I heard that $\operatorname{Spec}(\bar{\mathbb{Q}}\otimes_\mathbb{Q} \bar{\mathbb{Q}})$ is homeomorphic to $\operatorname{Gal}(\bar{\mathbb{Q}}/\mathbb{Q})$ and so I tried to prove it in the following way:
We write $\bar{\mathbb{Q}}$ as the colimit of its finite Galois extensions. Then, $$\bar{\mathbb{Q}}\otimes_\mathbb{Q} \bar{\mathbb{Q}}=\bar{\mathbb{Q}}\otimes_\mathbb{Q} \left(\operatorname{colim} L\right)=\operatorname{colim}\bar{\mathbb{Q}}\otimes_\mathbb{Q} L = \operatorname{colim}\prod_{\sigma\in\operatorname{Gal}(L/\mathbb{Q})}\bar{\mathbb{Q}}.$$ It follows that $$\operatorname{Spec}(\bar{\mathbb{Q}}\otimes_\mathbb{Q} \bar{\mathbb{Q}})=\operatorname{Spec}\left(\operatorname{colim}\prod_{\sigma\in\operatorname{Gal}(L/\mathbb{Q})}\bar{\mathbb{Q}}\right)=\lim \coprod_{\sigma\in\operatorname{Gal}(L/\mathbb{Q})}\operatorname{Spec}\bar{\mathbb{Q}}.$$ Now, let $F$ be the forgetful functor from schemes to topological spaces.
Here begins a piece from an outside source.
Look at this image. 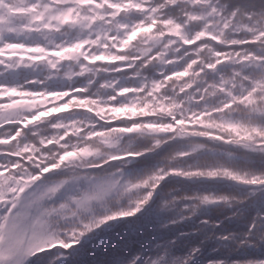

We have $$F(\operatorname{Spec}(\bar{\mathbb{Q}}\otimes_\mathbb{Q} \bar{\mathbb{Q}}))=F\left(\lim \coprod_{\sigma\in\operatorname{Gal}(L/\mathbb{Q})}\operatorname{Spec}\bar{\mathbb{Q}}\right)\overset{?}{=}\lim F\left( \coprod_{\sigma\in\operatorname{Gal}(L/\mathbb{Q})}\operatorname{Spec}\bar{\mathbb{Q}}\right)=\lim \operatorname{Gal}(L/\mathbb{Q})=\operatorname{Gal}(\bar{\mathbb{Q}}/\mathbb{Q})$$ since the limits on the categories of topological spaces and of topological groups coincide (as topological spaces, of course). The problem is that I think $F$ does not preserve limits.
Can this proof be saved?
(I know that there is a similar proof of this result in the MSE, but would like to understand this one better.)